Alaska State Seal

Great Seal of the State of State Alaska

Alaska Seal

Adopted in 1884; 1910;

The rays above the mountains represent the famous Alaskan northern lights, also known as aurora borealis. The smelter symbolizes mining, the train stands for Alaska's rail transportation, and ships denote marine transportation. The trees symbolize Alaska's wealth of timber and other forest products, and the farmer, his horse, and the three shocks of wheat portray Alaska's agriculture. The fish and seals signify the importance of seafood to Alaska's economy.

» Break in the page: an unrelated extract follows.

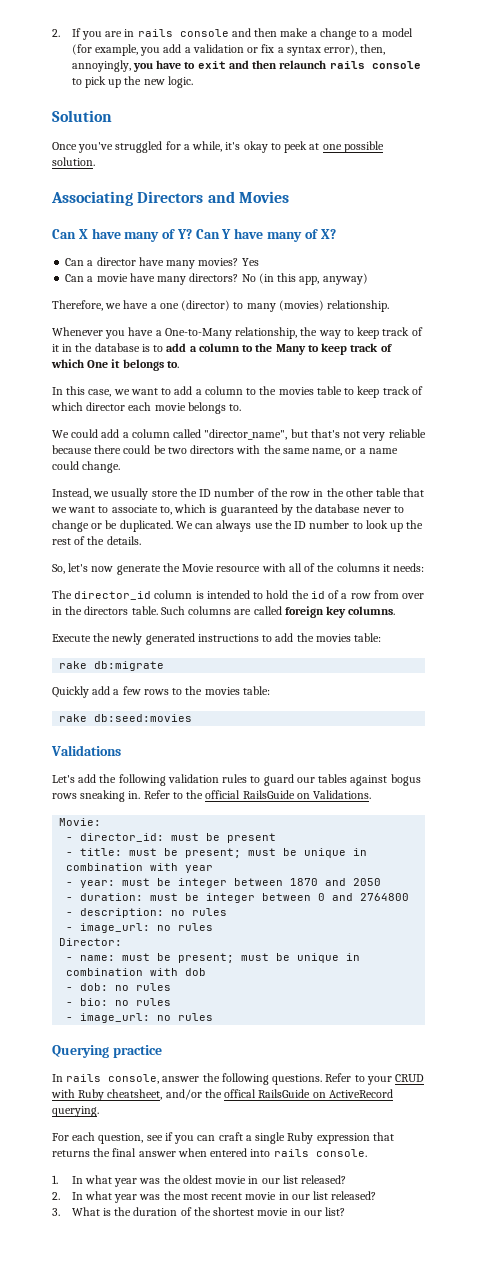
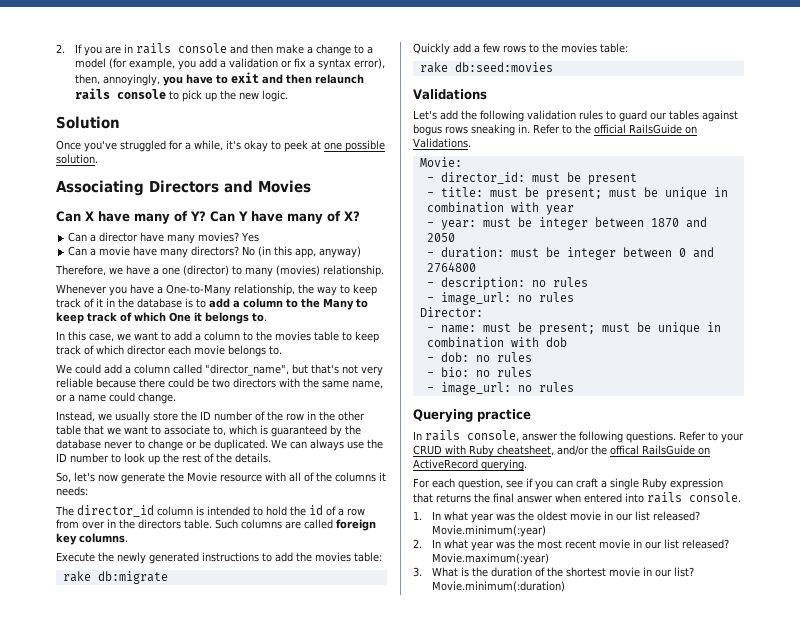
(347, 1179) none -> [431,525,546,537] Movie.minimum(:year)
(377, 1195) none -> [431,553,549,565] Movie.maximum(:year)
(346, 1211) none -> [431,581,565,592] Movie.minimum(:duration)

Although road and air transportation, oil and gas and tourism have developed considerably since the Seal was designed in 1910, Alaska's State Seal still represents the vast wealth, economy and incredible natural setting of the forty-ninth State.

Alabama Great Seal

Alaska Seal of 1884

In 1867, Russia sold Alaska to the United States, and for nearly fifty years the region was known as the District of Alaska. While Alaska was still a district, the first governor designated a seal of the district. This seal featured icebergs, northern lights, igloos and an Eskimo ice fishing.

When Congress provided for civil government for Alaska in 1884, the first governor designed, and had made, a seal for the District of Alaska. The seal was used until 1910 when Governor Walter E. Clark decided the design placed too much emphasis on icebergs, northern lights and Native people. The governor had a draftsman in Juneau sketch a new seal that incorporated the original features, plus symbols for mining, agriculture, fisheries, fur seal rookeries, and a railroad.

Alaska Seal of 1910

In 1910, this Seal was replaced with a design by an "unknown designer" more representative of the District's industrial and natural wealth.

In 1910, this seal was replaced with a design more representative of the state's industrial and natural wealth. The design was approved by the acting attorney general of the United States. A more refined drawing was made by an unknown person in the Department of the Interior, and the new seal was ready for use early in 1911. When Alaska changed from district to territorial status in 1912, the new designation was substituted on the seal. Today, this seal, created by an "unnamed draftsman," is the state seal of Alaska.

Depicted: The rays above the mountains represent the famous Alaskan northern lights. The smelter symbolizes mining, the train stands for Alaska's railroads, and ships denote transportation by sea. The trees pictured in the seal symbolize Alaska's wealth of timber, and the farmer, his horse, and the three shocks of wheat stand for Alaskan agriculture. The fish and the seals signify the importance of fishing and seal rookeries to Alaska's economy.

This Seal was retained through Alaska's territorial days and by adoption of Alaska's constitution in 1956 became the State Seal when Alaska joined the Union on January 3, 1959. The Constitution of the State of Alaska provides that the territorial seal shall be the seal for the State of Alaska, with the word "territory" changed to that of "state." The seal is 2 1/8 inches in diameter. The seal of the State of Alaska may be used only with the permission of the Lt. Governor.

Conditions for Use of the State Seal from Alaska Statutes:

Sec. 44.09.010. State seal.

The official seal of the State of Alaska is comprised of two concentric circles between which appear the words "The Seal of the State of Alaska" and within the inner circle is the design of the seal corresponding to the representation in this section.


Sec. 44.09.015. Use of seal without permission prohibited.

(a) A person may not use or make a die or impression of the state seal for any advertising or commercial purpose, unless written permission has first been obtained from the lieutenant governor.

(b) Violation of this section is a misdemeanor, and upon conviction is punishable by a fine of not more than $500, or by imprisonment for not more than six months, or by both.

Sec. 44.09.017. Commemorative gold and silver medallions.

(a) The Department of Administration shall contract or otherwise arrange for the minting and sale of Alaska commemorative medallions minted only from .999 fine gold and silver in weights determined by the commissioner of administration. Gold and silver mined in Alaska shall be used in the production of the medallions. The state shall receive a royalty from the sale of the medallions. The amount of the royalty shall be determined by the commissioner of administration.

(b) One side of the commemorative medallions minted under this section shall contain the state seal. The design for the other side shall be determined in an annual contest conducted by the contractor under the supervision of the Department of Administration. Only designs using an Alaska theme and submitted by an Alaska resident may be considered in the contest. Payment for the winning design may not exceed $1,000.

(c) [Repealed, Sec. 35 ch 126 SLA 1994].